Corriere del Mezzogiorno (Campania)
Caro dottor Woodcock, lei ha proprio ragione: lealtà e onore sono sacri
Dottor Woodcock, non la conosco personalmente ma leggo molto spesso di Lei come di un Sostituto Procuratore della Repubblica acuto, attento ed inflessibile, tutte caratteristiche che le fanno onore. L’ho quindi sempre immaginata come un uomo duro, tenace ed incapace di qualunque tipo di cedimento, ma giusto.
Leggo che in questi giorni, nel corso di un procedimento disciplinare di scarso rilievo, dal quale peraltro è uscito indenne, rivolgendosi al Suo Consiglio Superiore, ha detto «restituitemi l’onore», spiegando poi che «la lealtà e l’onore sono valori che ci vengono trasmessi, ancor prima di diventare magistrati, dai nostri genitori».
Rispetto a questa sua legittima richiesta e alla conseguente giusta precisazione mi permetto però di osservare che quei valori (lealtà ed onore) non vengono inculcati dai soli genitori di futuri magistrati, ma anche da comuni cittadini ai loro figli, i quali quindi — così come Lei — sono desiderosi di non perderli.

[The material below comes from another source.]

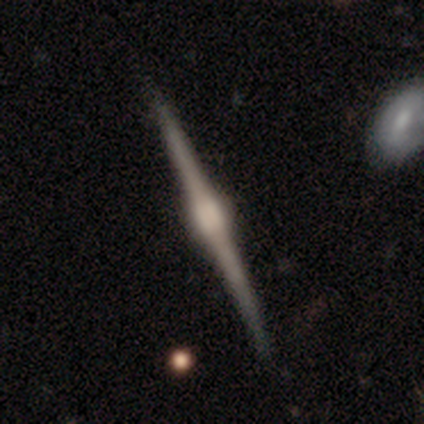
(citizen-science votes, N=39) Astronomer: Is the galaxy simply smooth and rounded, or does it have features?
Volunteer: featured or disk — 92%.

Detto questo, poiché l’argomento mi riguarda, mi domando: ma quando Lei, e così i suoi colleghi, date inizio e portate doverosamente avanti le inchieste giudiziarie, lo fate tenendo costantemente conto che può accadere di sottrarre quei valori a qualcuno che avrebbe pieno diritto di conservarli immacolati? Perché è di tutta evidenza che anche le sole indagini giudiziarie possono essere sufficienti ad incrinare quei principi, che sul piano sociale non verranno restituiti nemmeno con una sentenza di assoluzione e tanto meno con una prescrizione.
Chiedo quindi a Lei che ha sentito la necessità di gridare «restituitemi l’onore», e con Lei a tutti i suoi colleghi: siete certi che prima di iniziare e poi nel condurre un’inchiesta tenete sempre presente (o per lo meno nel caso di incensurati assoluti, privi di qualsiasi macchia, anche di tipo solo disciplinare, e anche per l’ipotesi di persone che hanno svolto per una cinquantina d’anni funzioni pubbliche per le quali hanno prestato giuramento) che l’onore si perde anche solo con un avviso di indagine?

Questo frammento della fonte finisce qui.